Unfortunately, the mere mention of Owen’s name sends out his manager, James E. Cornette. Cornette says that since he’s the one signing Hart’s contracts, there won’t be any match. He further elaborates that Michaels doesn’t have anything they want.
Michaels says he’ll pay him personally, that he’d do anything to get this match. Cornette wants his WrestleMania title shot.
Michaels says that he’s worked way too hard to earn his shot at the title to squander it on the match with Owen. Cornette replies in typical Cornette fashion.
Eventually, Michaels agrees to put his Number One Contender’s spot on the line against “The King of Harts” Owen Hart.
It’s time for the main event: The WWF Champion v. The WWF Intercontinental Champion:
Goldust starts the match in control over Bret Hart. His bizarre antics allows him inside the head of the WWF Champion. Though his control over the “Excellence of Execution” is short lived, as Bret is able to send Goldust to the outside.

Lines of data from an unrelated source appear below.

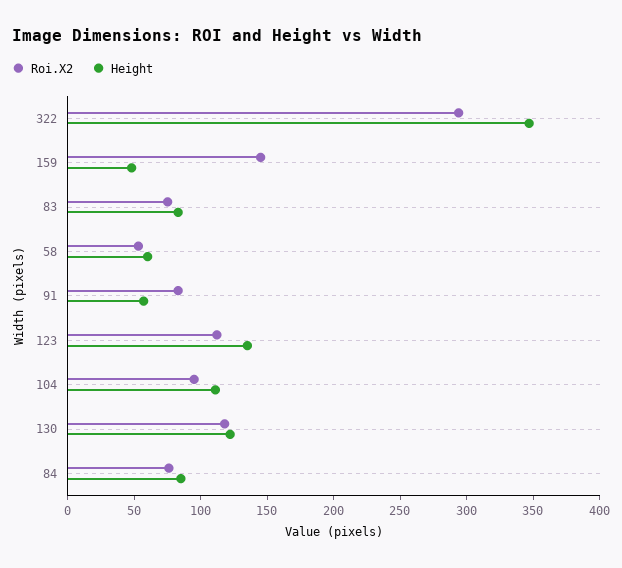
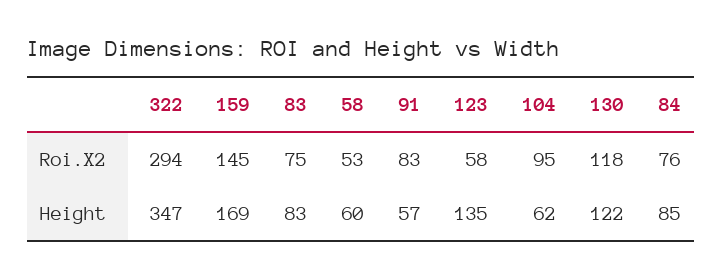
Height, 159: 50 -> 169
Roi.X2, 123: 110 -> 58
Height, 104: 110 -> 62

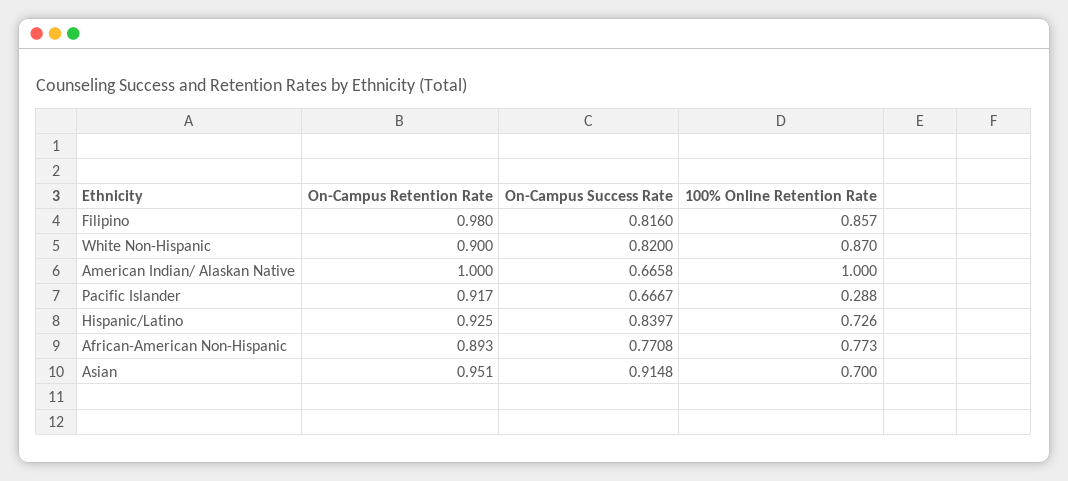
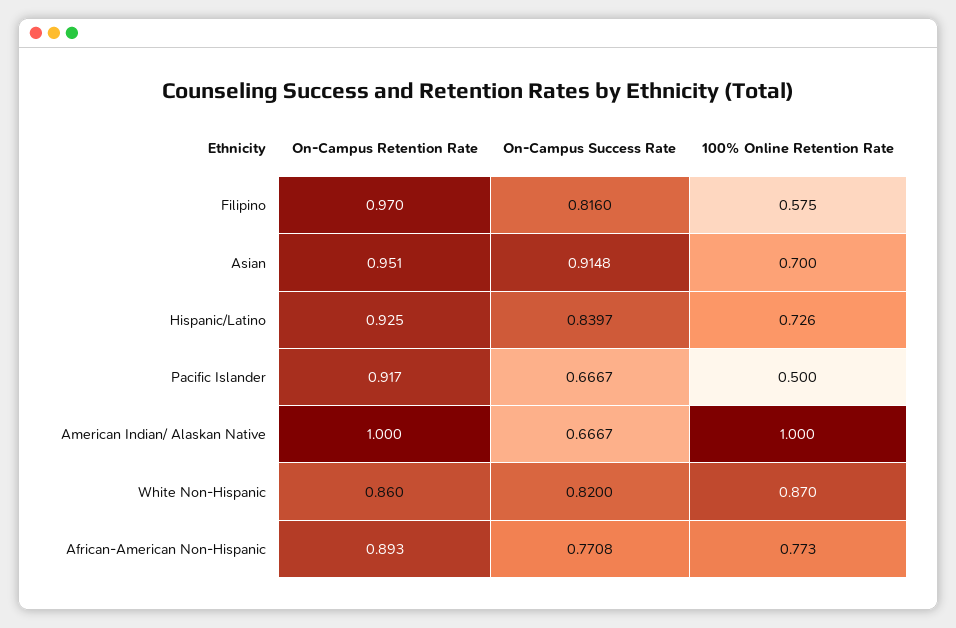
On-Campus Retention Rate, Filipino: 0.98 -> 0.97
100% Online Retention Rate, Filipino: 0.857 -> 0.575
On-Campus Retention Rate, White Non-Hispanic: 0.9 -> 0.86
On-Campus Success Rate, American Indian/ Alaskan Native: 0.6658 -> 0.6667
100% Online Retention Rate, Pacific Islander: 0.288 -> 0.5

Coming back from a commercial break, Goldust is back in the ring and back in control of the match. “The Bizarre One” attempts a Figure Four, but gets pushed off and sent outside again by Hart. Consulting with Marlena, his director, they decide to head for higher ground.
Ramon comes from the back and sends Goldust back into the ring before he can get counted out. Hart connects with a leg drop as the next commercial break comes in. Coming back from the final interruption, Hart connects with a clothesline from the middle rope. Goldust’s back gets a hard introduction to the mat thanks to a Russian Leg Sweep from “The Best There Is, The Best There Was, The Best There Ever Will Be.”
Which can only be the prelude to one thing.
After the match, Bret challenges Diesel to a Steel Cage Match.
Got to give a props to two CERTIFIED BANGER Fan Signs this week:
Not only does this guy drop Shawn Michael’s real name, but it does so using some pretty dope ass vocabulary. Congrats Nerd, you’re also a huge MARCUS
That’ll do it for this edition of the Monday NERDO War, see you all next week.
THE FOLLOWING ANNOUNCEMENT HAS BEEN PAID FOR BY TEAM WCW
As you saw in the beginning, Team WCW, Fre and Carlos, are still on hiatus. They’ll be back before you know it!